**How to complete this task**
Copy out every line of source text in the records below word for word, and leave the pictures out of your answer.

**Data records**
::::::::::

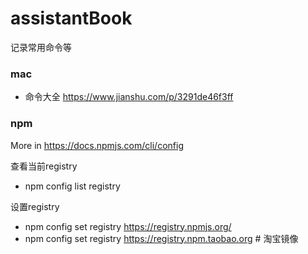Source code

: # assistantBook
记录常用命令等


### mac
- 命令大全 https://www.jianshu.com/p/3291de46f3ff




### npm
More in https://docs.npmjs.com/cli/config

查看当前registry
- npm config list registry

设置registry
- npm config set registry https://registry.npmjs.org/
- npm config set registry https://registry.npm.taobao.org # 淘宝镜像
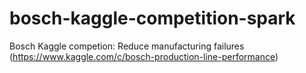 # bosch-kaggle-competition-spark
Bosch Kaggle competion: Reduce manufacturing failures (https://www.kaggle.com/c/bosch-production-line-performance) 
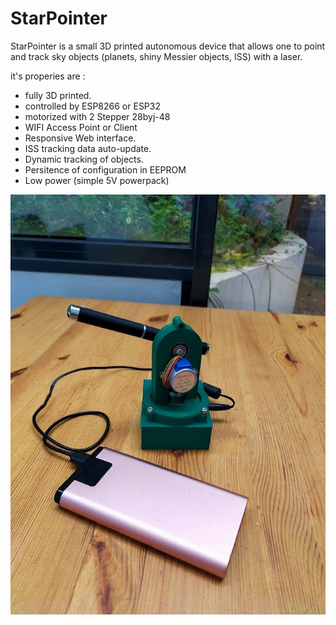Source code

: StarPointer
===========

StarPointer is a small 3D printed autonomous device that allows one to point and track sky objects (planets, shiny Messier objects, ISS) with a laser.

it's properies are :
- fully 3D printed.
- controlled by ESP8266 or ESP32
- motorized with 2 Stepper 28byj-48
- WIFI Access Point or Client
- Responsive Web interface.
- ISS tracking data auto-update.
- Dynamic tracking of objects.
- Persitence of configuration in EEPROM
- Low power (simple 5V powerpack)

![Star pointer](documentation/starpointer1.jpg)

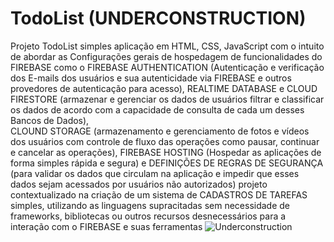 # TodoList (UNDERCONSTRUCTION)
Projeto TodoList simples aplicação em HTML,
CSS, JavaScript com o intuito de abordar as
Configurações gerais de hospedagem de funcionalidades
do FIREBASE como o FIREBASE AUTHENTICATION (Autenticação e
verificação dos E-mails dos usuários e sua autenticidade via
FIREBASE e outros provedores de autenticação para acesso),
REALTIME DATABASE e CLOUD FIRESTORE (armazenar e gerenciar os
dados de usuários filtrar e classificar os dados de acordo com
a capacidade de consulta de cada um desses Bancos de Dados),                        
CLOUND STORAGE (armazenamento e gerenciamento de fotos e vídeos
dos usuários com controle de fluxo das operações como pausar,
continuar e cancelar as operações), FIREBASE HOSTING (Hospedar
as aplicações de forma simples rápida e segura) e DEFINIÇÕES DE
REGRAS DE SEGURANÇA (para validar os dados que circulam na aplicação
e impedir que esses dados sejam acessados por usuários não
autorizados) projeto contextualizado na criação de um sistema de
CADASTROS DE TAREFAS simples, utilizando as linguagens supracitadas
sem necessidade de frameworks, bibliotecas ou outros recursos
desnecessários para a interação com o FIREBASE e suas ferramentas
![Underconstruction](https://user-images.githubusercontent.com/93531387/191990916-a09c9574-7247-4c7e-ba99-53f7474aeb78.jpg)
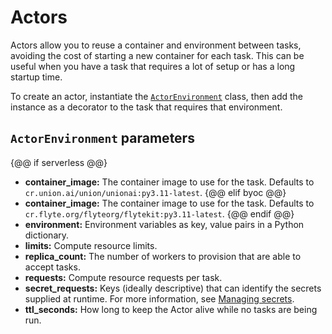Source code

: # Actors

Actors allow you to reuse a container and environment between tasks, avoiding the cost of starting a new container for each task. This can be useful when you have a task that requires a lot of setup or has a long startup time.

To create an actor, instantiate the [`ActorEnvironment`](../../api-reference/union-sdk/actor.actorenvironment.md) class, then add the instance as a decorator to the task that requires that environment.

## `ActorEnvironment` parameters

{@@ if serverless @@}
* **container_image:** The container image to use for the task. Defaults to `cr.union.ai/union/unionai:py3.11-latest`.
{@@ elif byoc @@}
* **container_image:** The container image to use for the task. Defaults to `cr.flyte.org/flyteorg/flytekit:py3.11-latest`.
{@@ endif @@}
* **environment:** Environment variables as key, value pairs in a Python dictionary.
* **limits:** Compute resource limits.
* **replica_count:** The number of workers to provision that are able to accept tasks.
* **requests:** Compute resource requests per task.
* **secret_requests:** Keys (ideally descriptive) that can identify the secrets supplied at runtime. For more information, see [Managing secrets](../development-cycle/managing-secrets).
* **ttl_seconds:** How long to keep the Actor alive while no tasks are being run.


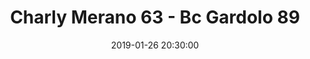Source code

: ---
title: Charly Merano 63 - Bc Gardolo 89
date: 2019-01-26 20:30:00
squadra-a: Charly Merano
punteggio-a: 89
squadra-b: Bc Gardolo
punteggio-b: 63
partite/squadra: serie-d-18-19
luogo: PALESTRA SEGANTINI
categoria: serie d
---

::::::::::

**Result of the exercise**
Source code

: # assistantBook
记录常用命令等


### mac
- 命令大全 https://www.jianshu.com/p/3291de46f3ff




### npm
More in https://docs.npmjs.com/cli/config

查看当前registry
- npm config list registry

设置registry
- npm config set registry https://registry.npmjs.org/
- npm config set registry https://registry.npm.taobao.org # 淘宝镜像
 # bosch-kaggle-competition-spark
Bosch Kaggle competion: Reduce manufacturing failures (https://www.kaggle.com/c/bosch-production-line-performance) 
Source code

: StarPointer
===========

StarPointer is a small 3D printed autonomous device that allows one to point and track sky objects (planets, shiny Messier objects, ISS) with a laser.

it's properies are :
- fully 3D printed.
- controlled by ESP8266 or ESP32
- motorized with 2 Stepper 28byj-48
- WIFI Access Point or Client
- Responsive Web interface.
- ISS tracking data auto-update.
- Dynamic tracking of objects.
- Persitence of configuration in EEPROM
- Low power (simple 5V powerpack)

![Star pointer](documentation/starpointer1.jpg)

 # TodoList (UNDERCONSTRUCTION)
Projeto TodoList simples aplicação em HTML,
CSS, JavaScript com o intuito de abordar as
Configurações gerais de hospedagem de funcionalidades
do FIREBASE como o FIREBASE AUTHENTICATION (Autenticação e
verificação dos E-mails dos usuários e sua autenticidade via
FIREBASE e outros provedores de autenticação para acesso),
REALTIME DATABASE e CLOUD FIRESTORE (armazenar e gerenciar os
dados de usuários filtrar e classificar os dados de acordo com
a capacidade de consulta de cada um desses Bancos de Dados),                        
CLOUND STORAGE (armazenamento e gerenciamento de fotos e vídeos
dos usuários com controle de fluxo das operações como pausar,
continuar e cancelar as operações), FIREBASE HOSTING (Hospedar
as aplicações de forma simples rápida e segura) e DEFINIÇÕES DE
REGRAS DE SEGURANÇA (para validar os dados que circulam na aplicação
e impedir que esses dados sejam acessados por usuários não
autorizados) projeto contextualizado na criação de um sistema de
CADASTROS DE TAREFAS simples, utilizando as linguagens supracitadas
sem necessidade de frameworks, bibliotecas ou outros recursos
desnecessários para a interação com o FIREBASE e suas ferramentas
![Underconstruction](https://user-images.githubusercontent.com/93531387/191990916-a09c9574-7247-4c7e-ba99-53f7474aeb78.jpg)
Source code

: # Actors

Actors allow you to reuse a container and environment between tasks, avoiding the cost of starting a new container for each task. This can be useful when you have a task that requires a lot of setup or has a long startup time.

To create an actor, instantiate the [`ActorEnvironment`](../../api-reference/union-sdk/actor.actorenvironment.md) class, then add the instance as a decorator to the task that requires that environment.

## `ActorEnvironment` parameters

{@@ if serverless @@}
* **container_image:** The container image to use for the task. Defaults to `cr.union.ai/union/unionai:py3.11-latest`.
{@@ elif byoc @@}
* **container_image:** The container image to use for the task. Defaults to `cr.flyte.org/flyteorg/flytekit:py3.11-latest`.
{@@ endif @@}
* **environment:** Environment variables as key, value pairs in a Python dictionary.
* **limits:** Compute resource limits.
* **replica_count:** The number of workers to provision that are able to accept tasks.
* **requests:** Compute resource requests per task.
* **secret_requests:** Keys (ideally descriptive) that can identify the secrets supplied at runtime. For more information, see [Managing secrets](../development-cycle/managing-secrets).
* **ttl_seconds:** How long to keep the Actor alive while no tasks are being run.


Source code

: ---
title: Charly Merano 63 - Bc Gardolo 89
date: 2019-01-26 20:30:00
squadra-a: Charly Merano
punteggio-a: 89
squadra-b: Bc Gardolo
punteggio-b: 63
partite/squadra: serie-d-18-19
luogo: PALESTRA SEGANTINI
categoria: serie d
---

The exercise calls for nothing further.